Written problem A
In the listing, substitute "vernacular name" for "common name" in the stretch from the line containing "class: Insecta" through the end of the listing, leaving everything else unchanged. Give only those lines.

Text provided
###
Add throttle factor resilience #37

Merged
merged 34 commits into from
Apr 14, 2023

Conversation

robobario
Copy link

To make the throttle factor logic more resilient in the face of transient failures we want to continue using a previously calculated valid throttle factor for some duration, rather than immediately using the throttle factor fallback after a single failure.

This PR introduces the concept of Throttle Factor Fallback, that is the factor we apply after a previously calculated factor expires. It is configured with optional property client.quota.callback.static.throttle.factor.fallback with default value 1.0 accepting values in the range (0.0, 1.0).

This PR introduces the concept of Throttle Factor Validity Duration, that is how long a throttle factor generated from a successful cluster observation can be used before we fall back to the Throttle Factor Fallback. It is configured with optional property client.quota.callback.static.throttle.factor.validity.duration with default value PT5M accepting any valid ISO8601 duration string.

We apply this fallback logic in two places:

  1. after attempting to observe the Cluster's VolumeUsage, if we failed to observe usage for any reason we check if the current factor has expired and update to the fallback if it has expired.
  2. we introduced a second scheduled job that runs on the same interval as the storage check, this job exclusively checks if the current factor has expired and falls back if required. This was to prevent delays during cluster observation delaying application of the Throttle Factor Fallback. To make sure the jobs don't block each other we increased the pool size to 2.

robobario and others added 5 commits March 7, 2023 13:59
…sults

Why:
We are going to introduce a fallback throttle factor that will be used if we
fail to obtain a valid throttle factor for some period of time. To drive this
logic we will need to tell the observer when there is some failure during
observation.

Signed-off-by: Robert Young <robeyoun@redhat.com>
Co-authored-by: Sam Barker <sam@quadrocket.co.uk>
With this change a throttle factor generated from a successful volume usage
observation will be eligible for expiry 5 minutes after it is applied in
PolicyBasedThrottle. After 5 minutes, if there have been no successful volume
usage observations in the intervening time, then the throttle factor will be
set to 0.0. This occurs as part of the scheduled job in reaction to a failed
observation.

Why:
Failures are part of life and we can expect calls from the adminclient to
fail at some point. We need to build in some resilience or we risk blocking
all message production to a cluster based on some spurious errors. The other
side of the coin is the user may have no appetite for the risk of filling a volume
while we are failing to observe the cluster disk usage.

Signed-off-by: Robert Young <robeyoun@redhat.com>
Co-authored-by: Sam Barker <sam@quadrocket.co.uk>
We execute a second runnable that is only responsible for checking the
validity.

Why:
If a volume usage result is not successful, we trigger an expiry check on
the current throttle factor. This means a long delay in getting the usage
result could prolong how long the cluster operates with the stale throttle
factor.
###
Provided records
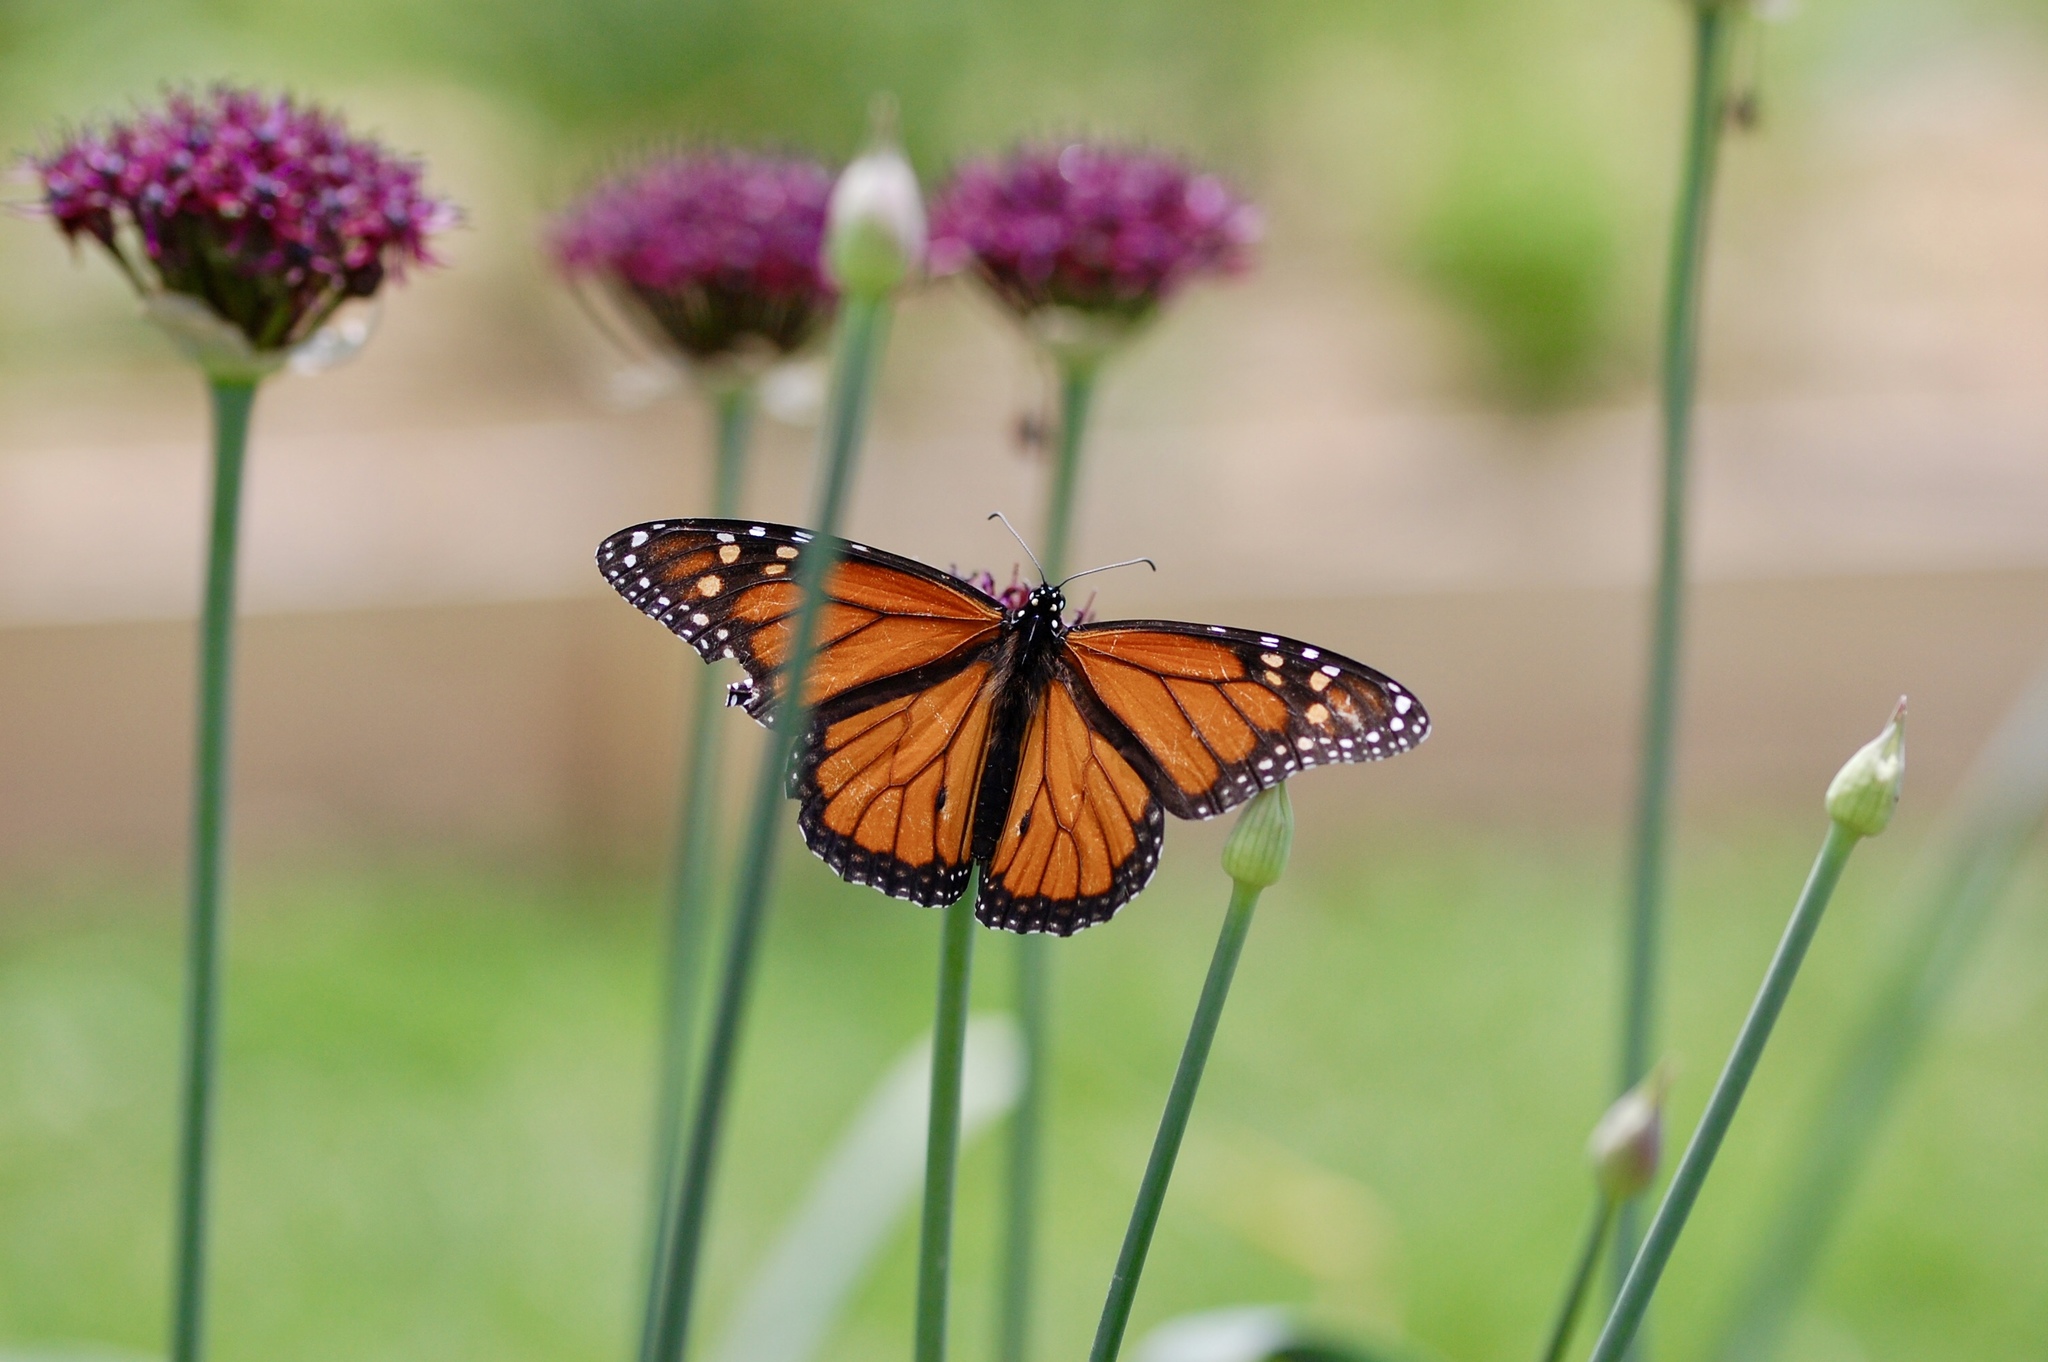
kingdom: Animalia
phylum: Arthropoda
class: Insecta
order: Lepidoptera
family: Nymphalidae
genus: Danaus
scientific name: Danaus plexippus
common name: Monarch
###
Written problem B
In the pull request on throttle factor resilience, what is the default value of the throttle factor validity duration?

Expected output A
class: Insecta
order: Lepidoptera
family: Nymphalidae
genus: Danaus
scientific name: Danaus plexippus
vernacular name: Monarch

Expected output B
PT5M